Exercise requirements »
In the passage on RNA enzymes, what does the ribosome's structure reveal about its active site?

Selected extract »
-------

She is proposing that rescued nucleobase ribozymes bind the reactive phosphate through the same functional groups that normally engage in Watson-Crick base pairing in conventional RNA structures. In the context of the ribozyme active site, however, these interactions promote catalysis by stabilizing a highly energetic transition state in which five oxygen atoms are associated with one central phosphorous atom—a highly electronegative situation. A good way to stabilize this transition state would be to have a positive charge close by, a charge that might come from adding a proton to a nearby nuclotide. Data showing that rescue activity increases as reaction buffers are made increasingly acidic supports this idea, she says.

The way in which RNA functions as an enzyme is of even more interest now that the ribosome structure has been solved. The ribosome, a huge nucleoprotein complex, is the RNA machine that strings together amino acids to make proteins in cells, and its structure reveals that there are no proteins or metal ions in its active site. It is the RNA alone that performs the peptide bond formation.

-------

Dataset extract »
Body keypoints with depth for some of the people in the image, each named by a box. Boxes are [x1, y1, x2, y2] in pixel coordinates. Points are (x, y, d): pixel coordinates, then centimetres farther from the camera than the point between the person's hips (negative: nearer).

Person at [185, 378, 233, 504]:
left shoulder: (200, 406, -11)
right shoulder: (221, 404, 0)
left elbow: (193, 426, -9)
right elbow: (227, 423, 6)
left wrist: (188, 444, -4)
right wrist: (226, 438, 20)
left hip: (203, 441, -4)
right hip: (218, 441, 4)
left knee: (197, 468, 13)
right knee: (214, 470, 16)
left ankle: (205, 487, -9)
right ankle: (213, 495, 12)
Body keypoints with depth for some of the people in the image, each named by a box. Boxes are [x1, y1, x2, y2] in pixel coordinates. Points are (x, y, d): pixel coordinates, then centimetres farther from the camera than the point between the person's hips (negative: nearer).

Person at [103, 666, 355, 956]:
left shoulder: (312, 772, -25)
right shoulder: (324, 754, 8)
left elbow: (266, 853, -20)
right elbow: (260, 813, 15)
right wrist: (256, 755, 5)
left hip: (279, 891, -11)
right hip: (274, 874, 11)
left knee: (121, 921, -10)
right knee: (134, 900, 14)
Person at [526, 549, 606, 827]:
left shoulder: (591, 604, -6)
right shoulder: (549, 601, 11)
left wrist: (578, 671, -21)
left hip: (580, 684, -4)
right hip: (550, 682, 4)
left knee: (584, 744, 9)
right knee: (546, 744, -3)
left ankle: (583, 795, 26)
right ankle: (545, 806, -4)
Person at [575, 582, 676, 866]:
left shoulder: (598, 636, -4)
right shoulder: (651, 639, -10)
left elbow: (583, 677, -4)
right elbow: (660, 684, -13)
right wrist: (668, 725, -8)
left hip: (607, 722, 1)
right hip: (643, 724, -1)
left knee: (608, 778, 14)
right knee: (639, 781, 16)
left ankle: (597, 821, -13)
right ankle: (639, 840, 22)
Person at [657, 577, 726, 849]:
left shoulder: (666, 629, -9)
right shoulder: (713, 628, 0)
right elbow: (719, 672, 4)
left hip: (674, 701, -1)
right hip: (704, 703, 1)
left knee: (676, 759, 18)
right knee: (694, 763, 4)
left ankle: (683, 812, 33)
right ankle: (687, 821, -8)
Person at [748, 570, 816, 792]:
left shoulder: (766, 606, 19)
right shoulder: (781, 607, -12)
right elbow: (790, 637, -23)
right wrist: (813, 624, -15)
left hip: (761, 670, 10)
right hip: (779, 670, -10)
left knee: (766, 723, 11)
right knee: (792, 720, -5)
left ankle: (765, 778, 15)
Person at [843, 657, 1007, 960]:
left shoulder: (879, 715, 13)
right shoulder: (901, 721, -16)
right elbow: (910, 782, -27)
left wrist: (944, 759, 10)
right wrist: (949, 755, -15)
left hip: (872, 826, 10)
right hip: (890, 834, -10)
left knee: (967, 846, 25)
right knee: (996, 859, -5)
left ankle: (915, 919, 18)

-------

Result of this task »
There are no proteins or metal ions in its active site.